Filter these entries, keeping only lines that hold the word "hand".

┌────────

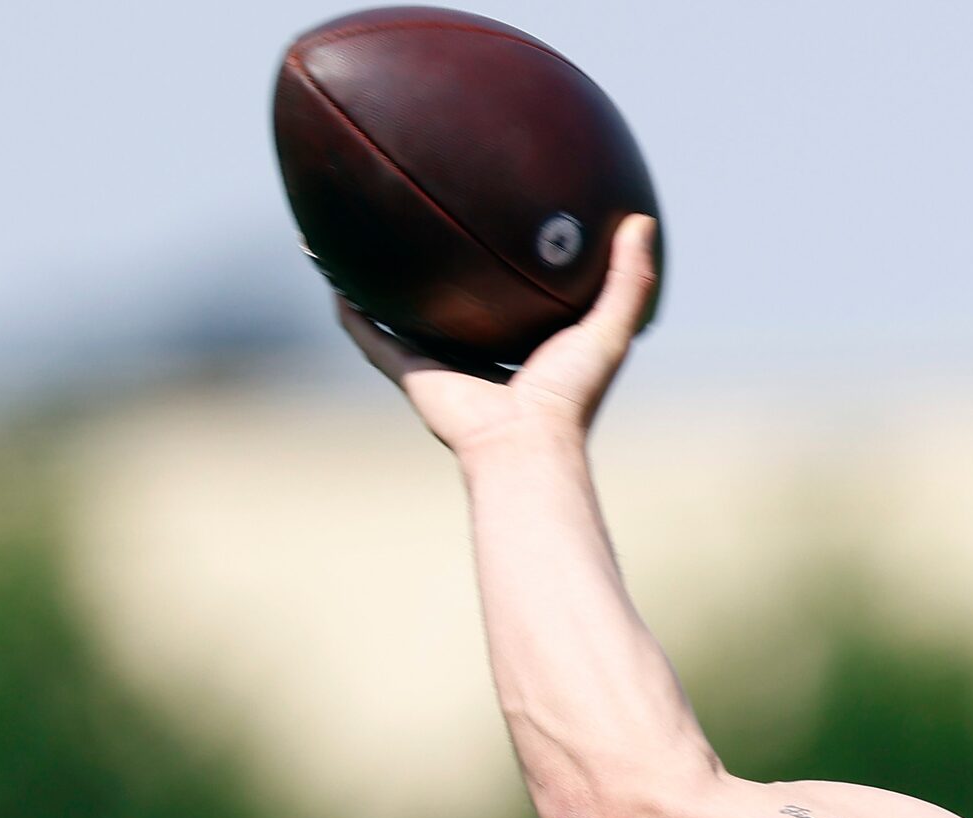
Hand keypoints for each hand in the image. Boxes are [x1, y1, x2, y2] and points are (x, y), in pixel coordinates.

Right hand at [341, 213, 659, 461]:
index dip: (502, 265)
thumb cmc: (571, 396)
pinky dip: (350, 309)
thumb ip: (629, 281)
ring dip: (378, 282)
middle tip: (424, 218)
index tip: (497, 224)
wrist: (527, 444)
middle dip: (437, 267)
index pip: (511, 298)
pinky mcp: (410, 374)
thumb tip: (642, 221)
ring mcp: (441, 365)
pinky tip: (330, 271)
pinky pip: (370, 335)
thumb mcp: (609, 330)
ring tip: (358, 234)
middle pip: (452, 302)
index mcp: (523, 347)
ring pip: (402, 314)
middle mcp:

└────────

(RESPONSE):
Hand keypoints for each hand in the image. Boxes are [x1, y1, x2, y2] and points are (x, y), in pixel coordinates.
Right hand at [341, 213, 659, 461]:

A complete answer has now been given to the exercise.